Once in the blood, adult physiology converts nitrites back to nitrates. Infant physiology is not mature enough to do that yet, so nitrites stay nitrites. Since these kids are very young, about 80 percent of their hemoglobin is leftover fetal hemoglobin; that is, made by the fetus for fetal physiology. Only about 20 percent is new adult-style hemoglobin. Fetal hemoglobin has an affinity for nitrites that is much stronger than adult hemoglobin. So hemoglobin gets covered with nitrite molecules in infants. These nitrites block oxygen from attaching to the hemoglobin. Since oxygen has trouble attaching to hemoglobin, breathing brings in less oxygen, and the infant starts showing signs of oxygen deficiency. If enough nitrites are in the body, the infant eventually turns blue and can suffocate if not treated quickly. This condition of nitrite-surrounded hemoglobin is called methemoglobinemia. In contrast, adult hemoglobin can fend off whatever nitrites have survived in the blood up to that point.

Symptoms of nitrite poisoning

The first symptoms in low levels of methemoglobinemia in infants are a flushing of the face and extremities, headache, and stomach discomfort. This will pass shortly if the offending plant matter is no longer eaten. Higher, more dangerous levels can produce increasing levels of abdominal pain, nausea, vomiting, a bluish coloration of the skin, and eventual collapse.

Again, keep in mind that while methemoglobinemia is theoretically possible, dangerous levels have only been documented a few times in the last hundred years.

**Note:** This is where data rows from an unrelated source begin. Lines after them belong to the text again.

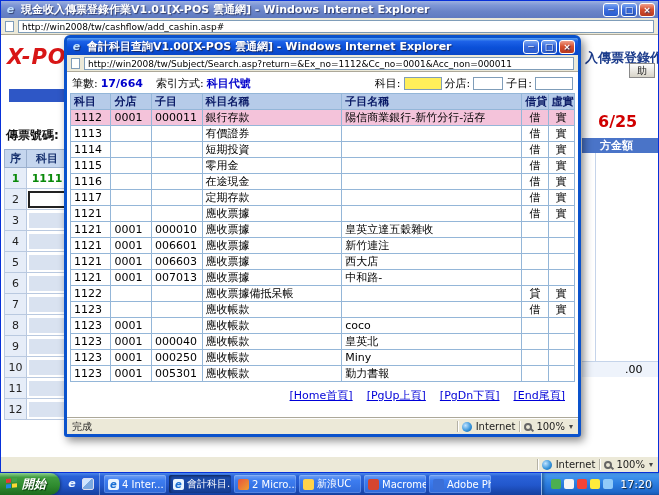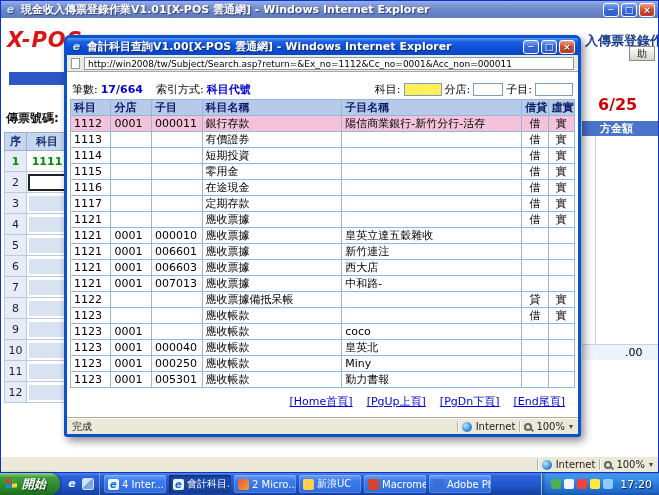--- a/index.html
+++ b/index.html
@@ -64,21 +64,21 @@
   .right-col-line { position:absolute; left:594px; top:118px; width:1px; height:208px; background:#c5d4ea; }
   .amt-row-frag { position:absolute; left:581px; top:326px; width:78px; height:16px; background:#eef3fb;
                   border-top:1px solid #c5d4ea; }
   .amt-value-frag { left:624px; top:328px; font-size:11px; color:#000; }
 
   
   .popup { position:absolute; left:64px; top:35px; width:517px; height:402px; z-index:20;
            border:3px solid #0a52cc; border-radius:6px 6px 3px 3px; background:#ece9d8;
            display:flex; flex-direction:column; box-shadow:3px 4px 8px rgba(0,0,0,.45); }
   .popup .titlebar { border-radius:2px 2px 0 0; }
-  .popup-content { flex:1; background:#fff; padding:8px 3px; overflow:hidden; }
+  .popup-content { flex:1; background:#fff; padding:2px 3px; overflow:hidden; }
   .querybar { display:flex; align-items:center; gap:3px; font-size:11px; height:19px; padding:0 2px; }
   .ql { color:#000; }
   .qv { color:#0000cc; font-weight:bold; }
   .ml-auto { margin-left:auto; }
   .qinput { display:inline-block; width:38px; height:13px; border:1px solid #7f9db9; background:#fff; }
   .qinput.yellow { background:#ffef5a; }
   .qinput.narrow { width:30px; }
   .subject-table { border-collapse:collapse; width:100%; font-size:11px; table-layout:fixed; }
   .subject-table th, .subject-table td { border:1px solid #94b6d8; padding:0 3px; height:15px;
         overflow:hidden; white-space:nowrap; text-align:left; }
@@ -131,20 +131,24 @@
   <div class="main-win">
     <div class="titlebar tb-inactive">
       <span class="ie-e">e</span>
       <span class="tb-title">現金收入傳票登錄作業V1.01[X-POS 雲通網] - Windows Internet Explorer</span>
       <span class="winbtns">
         <span class="wb wb-min">─</span>
         <span class="wb wb-max">□</span>
         <span class="wb wb-close">×</span>
       </span>
     </div>
+    <div class="addrbar">
+      <span class="page-ico"></span>
+      <span class="addr-field">http://win2008/tw/cashflow/add_cashin.asp#</span>
+    </div>
     <div class="main-content">
       <div class="xpos-logo">X-POS</div>
       <div class="blue-strip"></div>
       <div class="voucher-label">傳票號碼:</div>
       <table class="entry-grid">
         <thead>
           <tr>
             <th>序</th>
             <th class="wide">科目</th>
           </tr>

It’s so rare that I will not mention it in my plant chapters.

Plants that tend to accumulate nitrates

Here are a few plants considered to be nitrate accumulators; there are many more nitrate accumulators than those listed here. I just wanted to point out a few representative ones.

Domesticated Wild Wild
Turnip greens Purslane
Spinach Wild spinach
Celery Curly dock
Corn Miner’s lettuce

Making choices

For healthy humans over three months of age, there is no evidence that I can find to suggest any harm from eating plants high in nitrates in the context of a normal and diverse diet. Nitrates are a normal part of eating, and our bodies have the means for processing them.

I do not recommend feeding plants growing in uncontrolled conditions, nitrate accumulators or not, to infants. Even though the risk is probably very low, making baby food out of any plants, wild or cultivated, is unnecessary.

If you chose to feed puréed vegetables of any kind to infants under four months of age, keep these things in mind: This is a complex decision of which you can not have all the facts, particularly with wild plants growing in uncontrolled conditions. Without laboratory testing of the soil and of the plants growing in them, you cannot know the nitrate content of the parts you are feeding your infant. The risk outweighs the benefit, even though that risk is low. Diversity in a baby’s diet is a good hedge against any one food causing a problem. So, as long as you don’t feed homemade puréed vegetables to infants, nitrate accumulation is another non-issue that you do not have to worry about.